Dataset entries
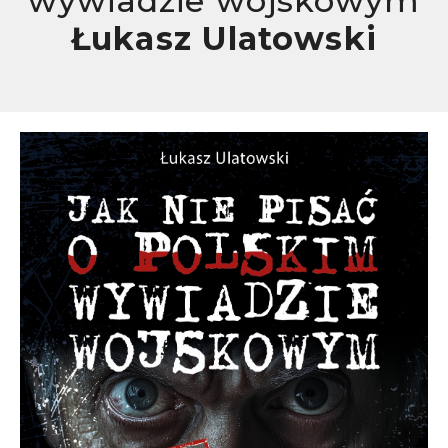
wywiadzie wojskowym
Łukasz Ulatowski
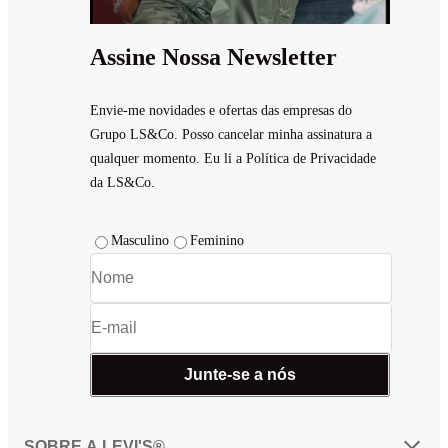
Assine Nossa Newsletter
Envie-me novidades e ofertas das empresas do
Grupo LS&Co. Posso cancelar minha assinatura a
qualquer momento. Eu li a Política de Privacidade
da LS&Co.
Masculino
Feminino
Junte-se a nós
SOBRE A LEVI'S®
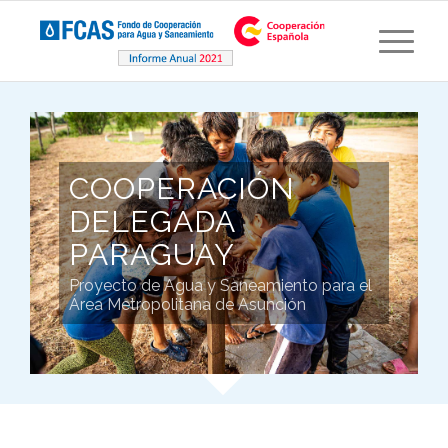
COOPERACIÓN
DELEGADA
PARAGUAY
Proyecto de Agua y Saneamiento para el
Área Metropolitana de Asunción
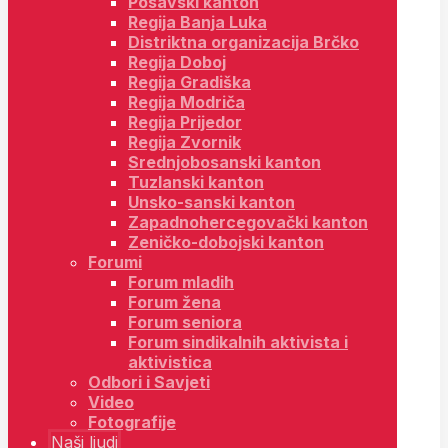
Posavski kanton
Regija Banja Luka
Distriktna organizacija Brčko
Regija Doboj
Regija Gradiška
Regija Modriča
Regija Prijedor
Regija Zvornik
Srednjobosanski kanton
Tuzlanski kanton
Unsko-sanski kanton
Zapadnohercegovački kanton
Zeničko-dobojski kanton
Forumi
Forum mladih
Forum žena
Forum seniora
Forum sindikalnih aktivista i
aktivistica
Odbori i Savjeti
Video
Fotografije
Naši ljudi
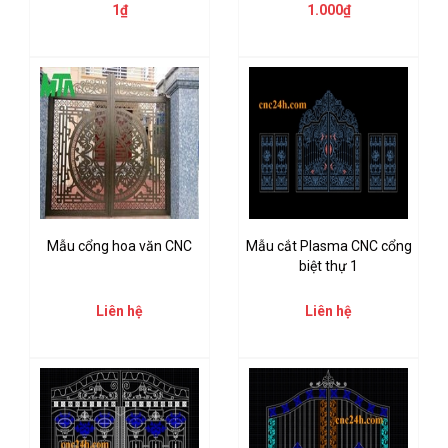
1₫
1.000₫
Mẫu cổng hoa văn CNC
Mẫu cắt Plasma CNC cổng
biệt thự 1
Liên hệ
Liên hệ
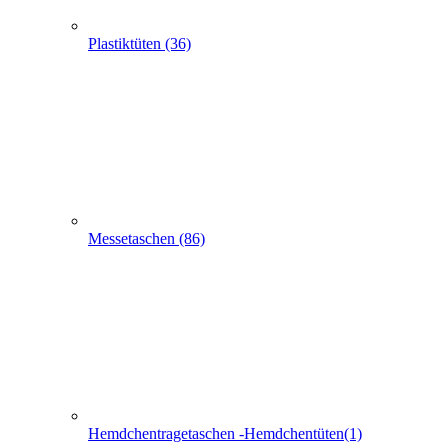
Hemdchentragetaschen -Hemdchentüten(1)
Schlaufentaschen (7)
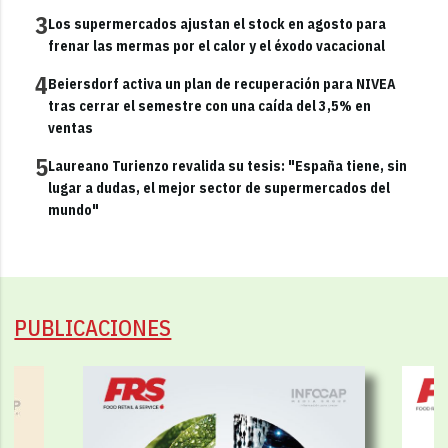
3
Los supermercados ajustan el stock en agosto para
frenar las mermas por el calor y el éxodo vacacional
4
Beiersdorf activa un plan de recuperación para NIVEA
tras cerrar el semestre con una caída del 3,5% en
ventas
5
Laureano Turienzo revalida su tesis: "España tiene, sin
lugar a dudas, el mejor sector de supermercados del
mundo"
PUBLICACIONES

> [WORK REQUEST]
From the records above, copy each line where the word "cổng" can be found.

> [ANSWER TO THIS PROBLEM]
Mẫu cổng hoa văn CNC
Mẫu cắt Plasma CNC cổng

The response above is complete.